■ **Activity**
All of the data needs to be printed again, exactly as written.

■ **Data shown**

********

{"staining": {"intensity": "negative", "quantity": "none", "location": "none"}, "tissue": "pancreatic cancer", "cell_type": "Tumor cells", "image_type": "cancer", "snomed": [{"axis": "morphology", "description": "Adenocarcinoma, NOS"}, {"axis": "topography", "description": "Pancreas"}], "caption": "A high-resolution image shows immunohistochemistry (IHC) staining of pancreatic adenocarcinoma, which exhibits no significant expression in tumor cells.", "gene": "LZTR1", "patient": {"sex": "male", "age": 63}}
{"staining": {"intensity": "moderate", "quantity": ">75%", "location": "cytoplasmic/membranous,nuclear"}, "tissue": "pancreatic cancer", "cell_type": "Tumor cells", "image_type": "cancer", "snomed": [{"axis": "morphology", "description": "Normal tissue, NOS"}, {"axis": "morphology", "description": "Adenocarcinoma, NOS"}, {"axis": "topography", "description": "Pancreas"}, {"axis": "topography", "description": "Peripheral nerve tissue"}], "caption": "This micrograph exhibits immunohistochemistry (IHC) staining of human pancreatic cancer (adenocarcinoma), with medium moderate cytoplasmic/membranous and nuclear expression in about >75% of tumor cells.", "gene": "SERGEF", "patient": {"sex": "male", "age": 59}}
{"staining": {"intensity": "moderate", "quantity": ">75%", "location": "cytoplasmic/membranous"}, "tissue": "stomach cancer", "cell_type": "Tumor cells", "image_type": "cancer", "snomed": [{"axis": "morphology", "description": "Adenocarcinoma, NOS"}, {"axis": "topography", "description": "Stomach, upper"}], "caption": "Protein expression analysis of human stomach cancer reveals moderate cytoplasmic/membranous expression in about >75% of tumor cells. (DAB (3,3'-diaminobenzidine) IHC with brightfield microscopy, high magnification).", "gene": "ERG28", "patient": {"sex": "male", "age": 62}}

********

■ **Solution to this task**
{"staining": {"intensity": "negative", "quantity": "none", "location": "none"}, "tissue": "pancreatic cancer", "cell_type": "Tumor cells", "image_type": "cancer", "snomed": [{"axis": "morphology", "description": "Adenocarcinoma, NOS"}, {"axis": "topography", "description": "Pancreas"}], "caption": "A high-resolution image shows immunohistochemistry (IHC) staining of pancreatic adenocarcinoma, which exhibits no significant expression in tumor cells.", "gene": "LZTR1", "patient": {"sex": "male", "age": 63}}
{"staining": {"intensity": "moderate", "quantity": ">75%", "location": "cytoplasmic/membranous,nuclear"}, "tissue": "pancreatic cancer", "cell_type": "Tumor cells", "image_type": "cancer", "snomed": [{"axis": "morphology", "description": "Normal tissue, NOS"}, {"axis": "morphology", "description": "Adenocarcinoma, NOS"}, {"axis": "topography", "description": "Pancreas"}, {"axis": "topography", "description": "Peripheral nerve tissue"}], "caption": "This micrograph exhibits immunohistochemistry (IHC) staining of human pancreatic cancer (adenocarcinoma), with medium moderate cytoplasmic/membranous and nuclear expression in about >75% of tumor cells.", "gene": "SERGEF", "patient": {"sex": "male", "age": 59}}
{"staining": {"intensity": "moderate", "quantity": ">75%", "location": "cytoplasmic/membranous"}, "tissue": "stomach cancer", "cell_type": "Tumor cells", "image_type": "cancer", "snomed": [{"axis": "morphology", "description": "Adenocarcinoma, NOS"}, {"axis": "topography", "description": "Stomach, upper"}], "caption": "Protein expression analysis of human stomach cancer reveals moderate cytoplasmic/membranous expression in about >75% of tumor cells. (DAB (3,3'-diaminobenzidine) IHC with brightfield microscopy, high magnification).", "gene": "ERG28", "patient": {"sex": "male", "age": 62}}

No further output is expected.